* _Goal of the exercise_:
Within the material below, how many lines include "photo"? Answer with the count only.

* _Provided data_:
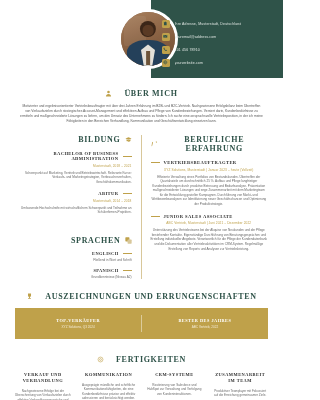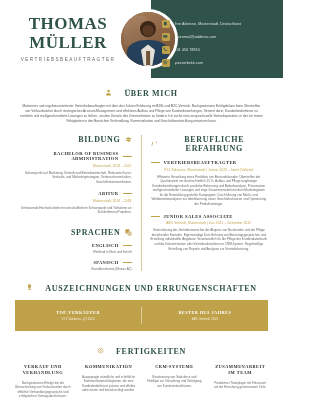--- a/index.html
+++ b/index.html
@@ -164,11 +164,6 @@
   <div class="header">
     <div class="header-green"></div>
 
-    <div class="name-block">
-      <div class="name-line">THOMAS</div>
-      <div class="name-line">MÜLLER</div>
-      <div class="job-title">VERTRIEBSBEAUFTRAGTER</div>
-    </div>
 
     <div class="photo-wrap">
       <div class="photo">

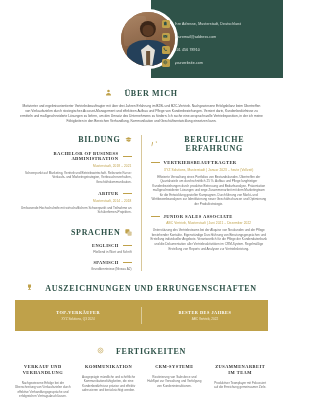--- a/index.html
+++ b/index.html
@@ -73,7 +73,7 @@
 
   
   .sec-head {
-    display:flex; justify-content:center; gap:12px;
+    display:flex; align-items:center; justify-content:center; gap:12px;
   }
   .sec-title {
     font-family:"Liberation Serif", serif;

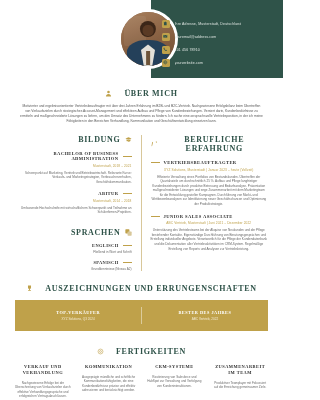--- a/index.html
+++ b/index.html
@@ -124,7 +124,7 @@
   }
   .lang-level { margin-top:2px; font-size:3.1px; color:#6a6a6a; }
 
-  .sec-gap { margin-top:13px; }
+  .sec-gap { margin-top:21px; }
 
   
   .awards { margin-top:13px; padding:0 15px; }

* _Result for this task_:
2